Niewsbrief

Tuinjaar

Groenbemester zaaien

Groenbemester zaaienGroenbemester zaaien

Bodemverbetering met behulp van groene planten - de zogenaamde groenbemesting - is een zeer oude bemestingsmethode. Het heeft een veelomvattend positief effect op de bodemstructuur, het bodemleven en, niet in de laatste plaats, de (nuttige) planten die erop groeien. Groenbemesting kan bijna het hele jaar door worden toegepast, telkens wanneer de grond anders niet zou worden gebruikt en braak zou liggen. In maart en april wordt het aanbevolen als optimale voorteelt voor bedden die pas in mei met vorstgevoelige bloemen of groenteplanten zullen worden bedekt.

Het is nodig:

  1. Zaden: groenbemesters in een geschikt mengsel, afhankelijk van het toepassingsdoel (diepwortelende, als verdichte grond moet worden losgemaakt; peulvruchten, als extra stikstofinbreng gewenst is; kruisbloemigen alleen als er geen koolhernia in de tuin is).
  2. Gereedschap: hark, cultivator of handeg. Accessoires: opvangbak voor onkruid en stenen, eventueel vliesdoek of netbedekking om vogels af te weren.

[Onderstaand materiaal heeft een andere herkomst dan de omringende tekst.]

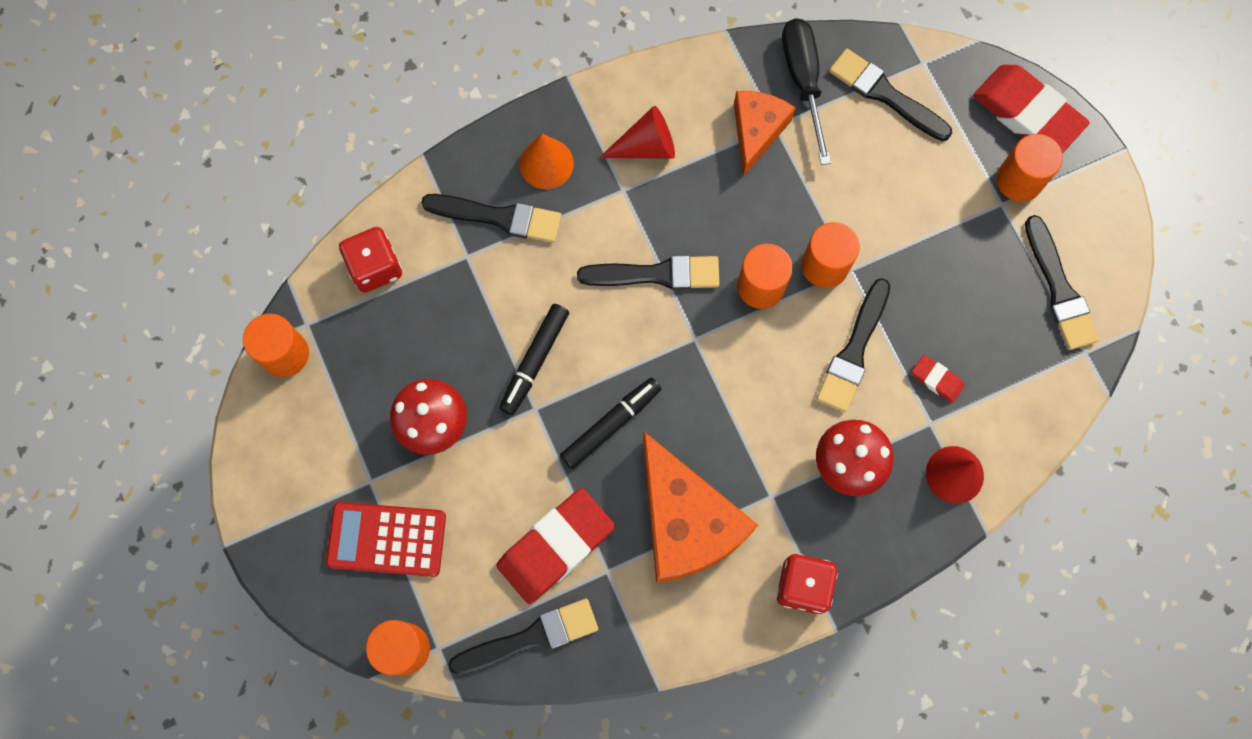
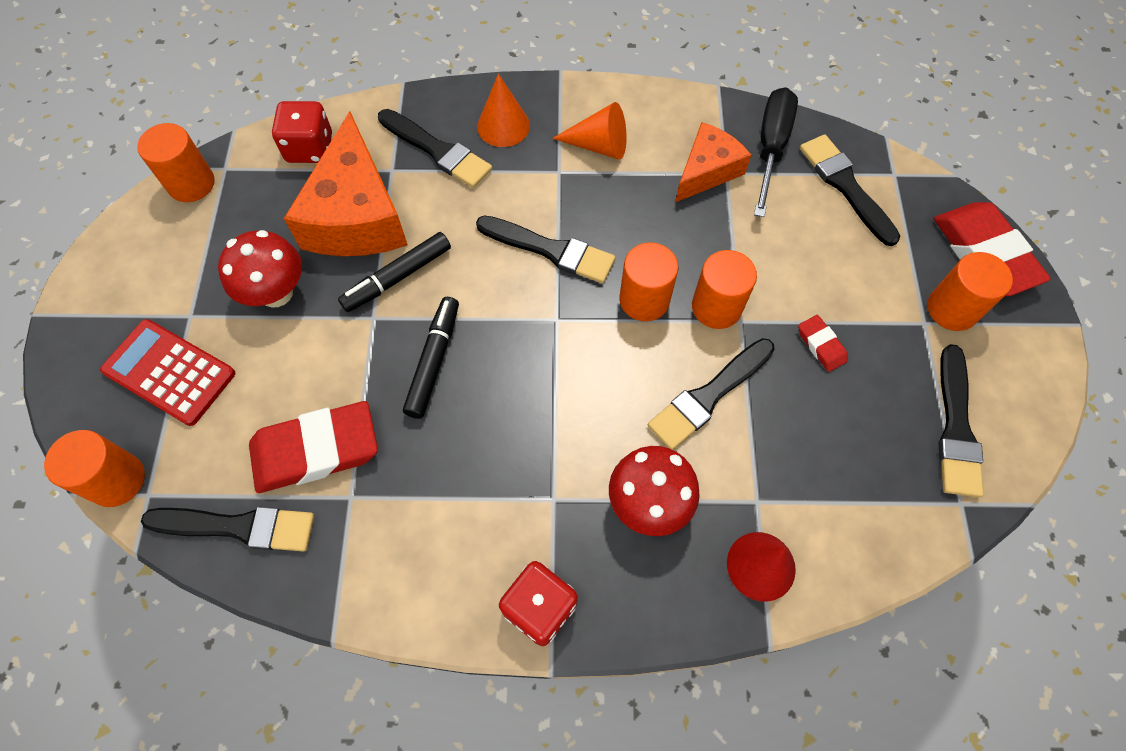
camera: 25 degrees right, 10 degrees down
black marker [560,377,661,469] -> black marker turned 60 degrees counterclockwise [403,297,459,419]
red cone [599,106,675,159] -> orange cone [552,102,627,160]
orange cheese [643,432,758,583] -> orange cheese moved to [284,111,408,256]
red eraser [912,355,965,403] -> red eraser moved to [798,315,848,372]

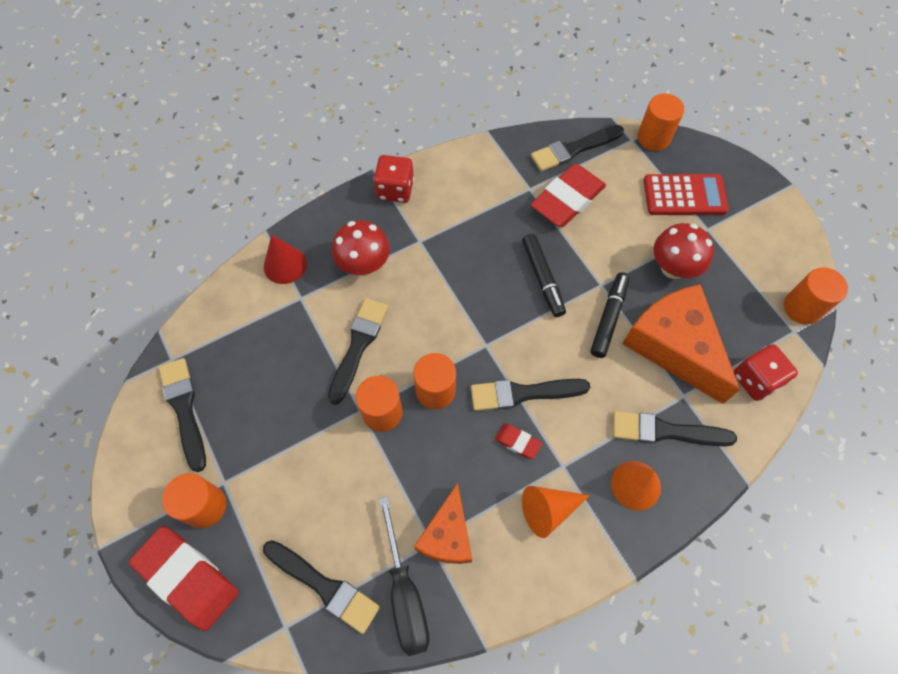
camera: 150 degrees right, 0 degrees up
red eraser [798,315,848,372] -> red eraser moved to [495,424,542,459]

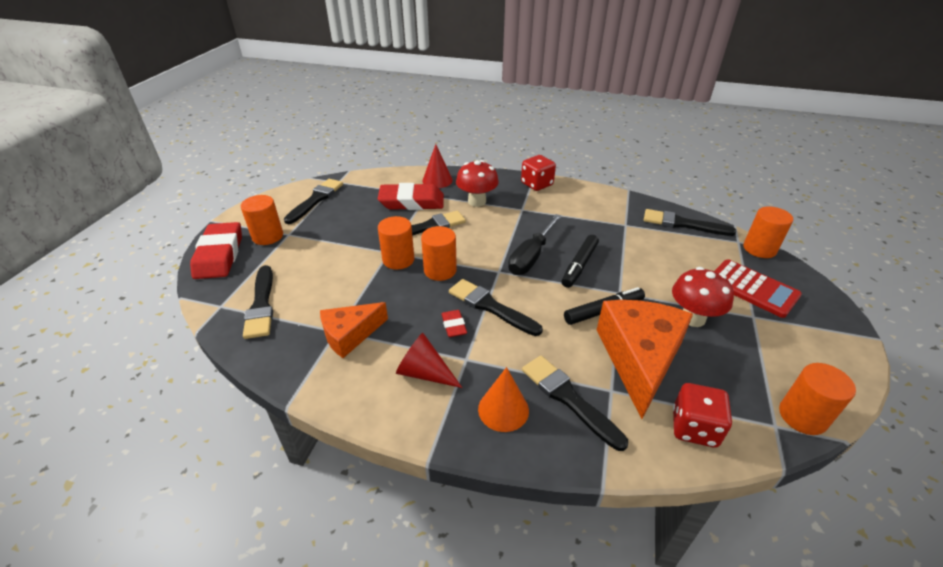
camera: 45 degrees right, 25 degrees down
black screwdriver [379,496,429,656] -> black screwdriver moved to [508,214,562,275]
orange cone [522,486,590,538] -> red cone [396,333,462,388]
red eraser [530,164,606,227] -> red eraser moved to [378,183,444,210]

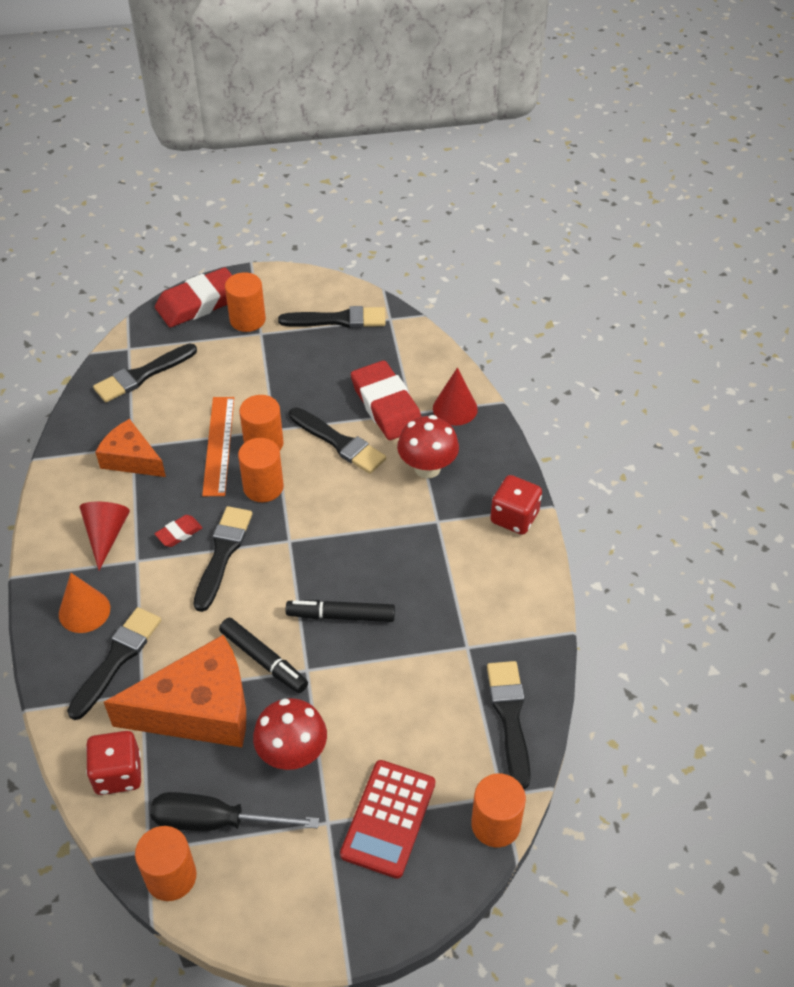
camera: 65 degrees right, 10 degrees up
black screwdriver [508,214,562,275] -> black screwdriver moved to [150,792,319,831]
none -> orange ruler [202,397,234,496]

De voordelen van groenbemesting

Phacelia bloemPhacelia bloem
  • Als voor- of tussengewas op geoogste of nog niet gebruikte bedden zorgt een dicht plantentapijt ervoor dat deze anders braakliggende terreinen als met een laag mulch worden bedekt en zo worden beschermd tegen erosie door hevige regenval. De verdamping wordt geminimaliseerd en de opkomst van ongewenste wilde onkruiden wordt onderdrukt.
  • Het uitgebreide wortelstelsel van de groenbemesters maakt de bodem los en belucht hem, verrijkt hem met organisch materiaal, ondersteunt de humusvorming en voorkomt de uitspoeling van voedingsstoffen uit de bodem.
  • Het wortelstelsel van peulvruchten (b.v. wikke, lupine, erwt, veldboon, klaver) is ook in staat stikstof te verzamelen in symbiose met bepaalde bodembacteriën in zogenaamde wortelknolletjes. Deze planten moeten alleen bovengronds worden verwijderd (afgemaaid of in de winter laten bevriezen), zodat hun wortels, samen met hun stikstofdepot, als belangrijke meststof beschikbaar zijn voor het volgende gewas.
  • Het plantentapijt compenseert sterkere temperatuurschommelingen door de bodem te beschaduwen. Tegelijkertijd wordt de impact van regendruppels gedempt, waardoor koekvorming en korstvorming van het bodemoppervlak worden tegengegaan.
  • De leefomstandigheden van het bodemleven worden hierdoor aanzienlijk verbeterd. Deze micro-organismen zijn in belangrijke mate betrokken bij de opbouw van de bodemkruimels; een eerste vereiste voor de gewenste kruimelstructuur die kenmerkend is voor een gezonde, stabiele bodem. Door diepwortelende planten te telen, zoals lupine of olieradijs, kan zelfs de verdichting van de ondergrond worden tegengegaan.
Diepe grond losmaken met de tand van de zeugDiepe grond losmaken met de tand van de zeug

Diepe grond losmaken met de tand van de zeug

Trek door de grond, verwijder onkruid en stenenTrek door de grond, verwijder onkruid en stenen

Trek door de grond, verwijder onkruid en stenen

Verspreid het zaad wijdVerspreid het zaad wijd

Verspreid het zaad wijd

Groenbemesting in de moestuin

Let er in de moestuin op of een groenbemestingsmengsel kruisbloemige planten zoals mosterd, koolzaad of olieradijs bevat. Hoewel deze planten het voordeel hebben dat zij zeer snel groeien, zouden zij de verspreiding bevorderen van koolhernia - een door de bodem overgedragen ziekte die de wortels van koolplanten aantast - op bedden waar regelmatig kool (ook een kruisbloemige plant) wordt geteeld. Aangezien de ziekteverwekkers vele jaren in de grond overleven, kan koolhernia alleen worden "bestreden" door de teelt van koolgewassen lang genoeg te onderbreken.

Instructies: groenbemester zaaien

  • Hark het gebied af of trek er doorheen met een cultivator of handeg. Verzamel grotere stenen en verwijder onkruid.
  • Verspreid het zaad wijd over het gebied.
  • Bescherm het opkomende zaad indien nodig tegen vogelpredatie.
  • Als een niet-winterharde groenbemester zoals Phacelia vóór de vorstperiode is ingezaaid, kunnen de plantenresten nu als mulchlaag op het bodemoppervlak blijven liggen of worden ondergewerkt.